» EXERCISE DETAILS:
Among the lines of this material, find those holding the word "Adhesive" and report how many there are, with nothing added.
(RECORD EXCERPTS)
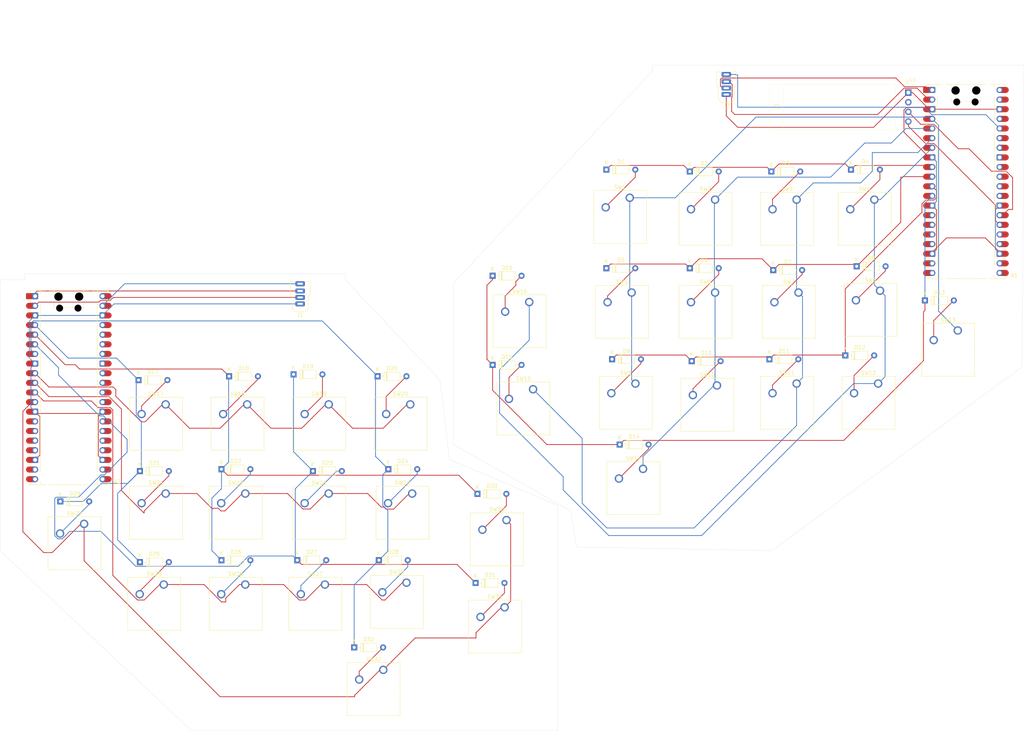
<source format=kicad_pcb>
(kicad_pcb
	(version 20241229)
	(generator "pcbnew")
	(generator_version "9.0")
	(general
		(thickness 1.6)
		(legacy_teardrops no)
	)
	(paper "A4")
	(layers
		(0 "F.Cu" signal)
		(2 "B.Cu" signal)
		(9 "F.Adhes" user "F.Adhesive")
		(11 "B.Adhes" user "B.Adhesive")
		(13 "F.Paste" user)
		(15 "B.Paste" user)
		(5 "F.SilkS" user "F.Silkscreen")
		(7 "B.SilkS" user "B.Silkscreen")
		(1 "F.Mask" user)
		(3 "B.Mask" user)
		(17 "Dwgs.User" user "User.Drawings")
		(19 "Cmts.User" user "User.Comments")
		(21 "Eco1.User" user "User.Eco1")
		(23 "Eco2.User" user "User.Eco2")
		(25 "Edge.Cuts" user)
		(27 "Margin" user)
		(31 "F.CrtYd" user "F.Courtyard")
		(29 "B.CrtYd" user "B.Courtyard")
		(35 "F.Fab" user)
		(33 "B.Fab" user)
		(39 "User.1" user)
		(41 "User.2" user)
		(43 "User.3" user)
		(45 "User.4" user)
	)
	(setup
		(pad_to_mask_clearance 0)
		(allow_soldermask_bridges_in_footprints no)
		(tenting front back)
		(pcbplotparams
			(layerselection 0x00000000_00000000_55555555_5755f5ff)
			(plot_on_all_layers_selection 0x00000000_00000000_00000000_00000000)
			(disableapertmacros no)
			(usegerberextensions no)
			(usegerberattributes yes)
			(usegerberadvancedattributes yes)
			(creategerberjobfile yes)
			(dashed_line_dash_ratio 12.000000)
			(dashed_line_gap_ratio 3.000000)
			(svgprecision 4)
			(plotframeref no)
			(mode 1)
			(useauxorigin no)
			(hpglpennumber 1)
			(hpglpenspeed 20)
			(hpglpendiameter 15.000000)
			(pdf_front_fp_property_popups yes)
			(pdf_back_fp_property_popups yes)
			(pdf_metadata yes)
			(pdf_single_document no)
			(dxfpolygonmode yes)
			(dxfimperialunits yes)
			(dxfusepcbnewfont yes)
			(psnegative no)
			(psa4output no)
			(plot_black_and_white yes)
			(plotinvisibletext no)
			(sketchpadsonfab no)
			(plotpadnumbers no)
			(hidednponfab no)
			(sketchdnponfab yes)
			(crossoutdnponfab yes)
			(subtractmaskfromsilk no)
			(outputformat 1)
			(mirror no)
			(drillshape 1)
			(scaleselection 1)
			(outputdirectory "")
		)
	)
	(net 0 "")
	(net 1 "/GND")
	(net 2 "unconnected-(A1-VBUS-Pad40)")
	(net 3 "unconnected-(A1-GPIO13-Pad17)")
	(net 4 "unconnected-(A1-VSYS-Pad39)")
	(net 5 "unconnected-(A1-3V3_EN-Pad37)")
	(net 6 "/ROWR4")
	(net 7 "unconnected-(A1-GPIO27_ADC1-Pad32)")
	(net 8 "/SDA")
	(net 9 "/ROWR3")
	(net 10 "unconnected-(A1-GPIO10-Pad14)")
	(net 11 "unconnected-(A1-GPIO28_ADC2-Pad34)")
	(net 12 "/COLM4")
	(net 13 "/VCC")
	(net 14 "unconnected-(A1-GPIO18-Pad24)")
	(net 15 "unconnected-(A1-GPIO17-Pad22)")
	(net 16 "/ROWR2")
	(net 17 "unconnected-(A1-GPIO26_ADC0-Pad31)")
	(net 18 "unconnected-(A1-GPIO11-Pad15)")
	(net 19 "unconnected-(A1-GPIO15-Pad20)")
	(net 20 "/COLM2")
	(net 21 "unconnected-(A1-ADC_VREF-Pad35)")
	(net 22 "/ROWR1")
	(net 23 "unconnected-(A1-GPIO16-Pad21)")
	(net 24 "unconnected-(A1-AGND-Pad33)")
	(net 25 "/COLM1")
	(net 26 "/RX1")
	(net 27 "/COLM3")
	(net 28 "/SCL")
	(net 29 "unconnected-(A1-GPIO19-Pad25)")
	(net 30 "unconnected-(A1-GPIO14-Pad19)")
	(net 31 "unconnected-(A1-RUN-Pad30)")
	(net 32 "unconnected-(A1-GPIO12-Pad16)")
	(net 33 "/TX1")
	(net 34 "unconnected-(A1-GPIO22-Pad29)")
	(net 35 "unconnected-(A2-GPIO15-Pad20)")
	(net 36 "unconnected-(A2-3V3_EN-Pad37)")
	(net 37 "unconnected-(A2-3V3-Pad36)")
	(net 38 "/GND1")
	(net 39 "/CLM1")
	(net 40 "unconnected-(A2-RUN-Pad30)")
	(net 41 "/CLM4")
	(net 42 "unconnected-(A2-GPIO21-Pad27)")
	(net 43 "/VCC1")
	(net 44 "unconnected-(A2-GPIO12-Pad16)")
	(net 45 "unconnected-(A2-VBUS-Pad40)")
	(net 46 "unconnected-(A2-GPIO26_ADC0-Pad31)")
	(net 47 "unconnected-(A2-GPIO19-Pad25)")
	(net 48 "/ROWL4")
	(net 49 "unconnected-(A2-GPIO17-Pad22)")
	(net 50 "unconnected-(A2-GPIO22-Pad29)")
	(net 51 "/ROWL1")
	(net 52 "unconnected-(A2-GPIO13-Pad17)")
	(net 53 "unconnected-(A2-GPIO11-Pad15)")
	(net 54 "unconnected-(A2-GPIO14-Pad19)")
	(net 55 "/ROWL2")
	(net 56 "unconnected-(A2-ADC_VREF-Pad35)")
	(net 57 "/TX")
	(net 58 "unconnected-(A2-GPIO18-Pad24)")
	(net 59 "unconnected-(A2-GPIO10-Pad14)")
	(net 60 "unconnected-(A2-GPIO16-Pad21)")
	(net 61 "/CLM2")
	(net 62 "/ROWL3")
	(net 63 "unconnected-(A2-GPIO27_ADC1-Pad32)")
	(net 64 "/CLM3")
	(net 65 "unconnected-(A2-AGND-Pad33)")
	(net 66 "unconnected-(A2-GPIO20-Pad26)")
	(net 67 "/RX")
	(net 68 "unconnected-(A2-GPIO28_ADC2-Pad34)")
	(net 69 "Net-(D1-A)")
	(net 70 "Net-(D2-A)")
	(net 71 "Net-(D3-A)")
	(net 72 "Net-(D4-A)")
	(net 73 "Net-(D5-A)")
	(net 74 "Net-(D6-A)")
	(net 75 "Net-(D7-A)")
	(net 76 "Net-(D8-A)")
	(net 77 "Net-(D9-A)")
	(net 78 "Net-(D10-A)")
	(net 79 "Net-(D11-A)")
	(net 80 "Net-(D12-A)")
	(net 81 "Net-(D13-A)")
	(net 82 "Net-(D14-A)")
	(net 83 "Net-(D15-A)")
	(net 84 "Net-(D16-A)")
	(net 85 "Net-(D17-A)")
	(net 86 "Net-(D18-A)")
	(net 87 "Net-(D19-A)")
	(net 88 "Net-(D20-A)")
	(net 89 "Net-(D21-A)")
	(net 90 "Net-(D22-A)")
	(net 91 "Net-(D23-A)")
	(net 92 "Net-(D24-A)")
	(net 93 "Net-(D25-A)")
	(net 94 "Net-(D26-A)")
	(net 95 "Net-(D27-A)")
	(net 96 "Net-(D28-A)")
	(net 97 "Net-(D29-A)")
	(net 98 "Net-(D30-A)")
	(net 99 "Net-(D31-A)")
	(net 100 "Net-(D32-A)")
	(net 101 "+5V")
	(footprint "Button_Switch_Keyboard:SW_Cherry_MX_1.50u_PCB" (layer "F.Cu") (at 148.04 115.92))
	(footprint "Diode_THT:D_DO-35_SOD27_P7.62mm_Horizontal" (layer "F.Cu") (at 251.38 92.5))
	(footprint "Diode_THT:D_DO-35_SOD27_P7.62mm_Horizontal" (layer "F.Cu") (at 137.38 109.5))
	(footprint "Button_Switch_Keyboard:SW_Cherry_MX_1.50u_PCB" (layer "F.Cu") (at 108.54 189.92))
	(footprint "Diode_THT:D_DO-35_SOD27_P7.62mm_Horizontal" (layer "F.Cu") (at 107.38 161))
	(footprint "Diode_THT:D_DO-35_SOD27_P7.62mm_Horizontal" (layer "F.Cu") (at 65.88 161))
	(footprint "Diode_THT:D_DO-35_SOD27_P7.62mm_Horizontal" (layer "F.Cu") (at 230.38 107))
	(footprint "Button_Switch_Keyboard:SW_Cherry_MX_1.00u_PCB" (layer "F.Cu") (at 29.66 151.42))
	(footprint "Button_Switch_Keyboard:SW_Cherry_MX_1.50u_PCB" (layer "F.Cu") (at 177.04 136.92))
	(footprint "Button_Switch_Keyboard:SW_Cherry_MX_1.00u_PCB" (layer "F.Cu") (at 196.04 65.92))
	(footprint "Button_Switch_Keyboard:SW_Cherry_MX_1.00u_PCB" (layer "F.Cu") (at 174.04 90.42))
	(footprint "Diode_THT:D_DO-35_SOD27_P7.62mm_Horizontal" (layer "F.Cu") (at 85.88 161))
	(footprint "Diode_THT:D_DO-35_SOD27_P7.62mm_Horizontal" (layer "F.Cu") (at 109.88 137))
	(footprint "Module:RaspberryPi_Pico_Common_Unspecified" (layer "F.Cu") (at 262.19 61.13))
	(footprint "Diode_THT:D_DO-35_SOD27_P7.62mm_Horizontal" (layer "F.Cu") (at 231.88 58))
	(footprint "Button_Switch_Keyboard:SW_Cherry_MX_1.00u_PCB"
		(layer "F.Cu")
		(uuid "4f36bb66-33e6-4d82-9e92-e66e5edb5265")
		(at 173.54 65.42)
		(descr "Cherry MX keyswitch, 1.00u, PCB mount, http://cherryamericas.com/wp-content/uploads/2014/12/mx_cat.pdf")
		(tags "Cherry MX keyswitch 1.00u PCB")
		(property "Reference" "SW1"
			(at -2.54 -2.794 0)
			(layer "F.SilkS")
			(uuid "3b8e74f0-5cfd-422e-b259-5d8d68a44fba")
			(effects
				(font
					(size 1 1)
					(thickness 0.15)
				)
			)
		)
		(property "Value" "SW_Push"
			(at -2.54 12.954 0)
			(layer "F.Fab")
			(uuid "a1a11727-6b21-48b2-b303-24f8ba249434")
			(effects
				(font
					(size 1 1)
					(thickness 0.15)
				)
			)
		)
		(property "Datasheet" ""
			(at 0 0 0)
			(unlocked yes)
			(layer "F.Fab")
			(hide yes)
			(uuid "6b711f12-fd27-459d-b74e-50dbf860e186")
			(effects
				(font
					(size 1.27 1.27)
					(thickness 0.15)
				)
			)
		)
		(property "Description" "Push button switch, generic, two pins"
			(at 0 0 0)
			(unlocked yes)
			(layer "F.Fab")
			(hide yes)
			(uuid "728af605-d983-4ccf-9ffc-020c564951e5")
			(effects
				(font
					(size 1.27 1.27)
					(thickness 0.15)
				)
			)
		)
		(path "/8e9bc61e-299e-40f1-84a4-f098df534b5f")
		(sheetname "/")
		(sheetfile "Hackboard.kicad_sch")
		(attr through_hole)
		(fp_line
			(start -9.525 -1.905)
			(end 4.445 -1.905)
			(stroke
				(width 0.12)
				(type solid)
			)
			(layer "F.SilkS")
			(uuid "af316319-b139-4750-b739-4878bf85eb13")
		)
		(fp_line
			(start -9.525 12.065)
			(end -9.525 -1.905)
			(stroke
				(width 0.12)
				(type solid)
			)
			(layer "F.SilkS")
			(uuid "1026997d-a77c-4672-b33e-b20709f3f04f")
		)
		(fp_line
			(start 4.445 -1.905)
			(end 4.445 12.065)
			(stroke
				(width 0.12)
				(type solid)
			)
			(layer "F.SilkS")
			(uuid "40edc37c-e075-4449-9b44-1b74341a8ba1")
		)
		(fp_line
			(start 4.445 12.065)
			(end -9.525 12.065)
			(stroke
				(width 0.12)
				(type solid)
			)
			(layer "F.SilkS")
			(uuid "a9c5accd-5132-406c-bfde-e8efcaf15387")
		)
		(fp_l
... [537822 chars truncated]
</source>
(End RECORD EXCERPTS)
» EXPECTED ANSWER:
2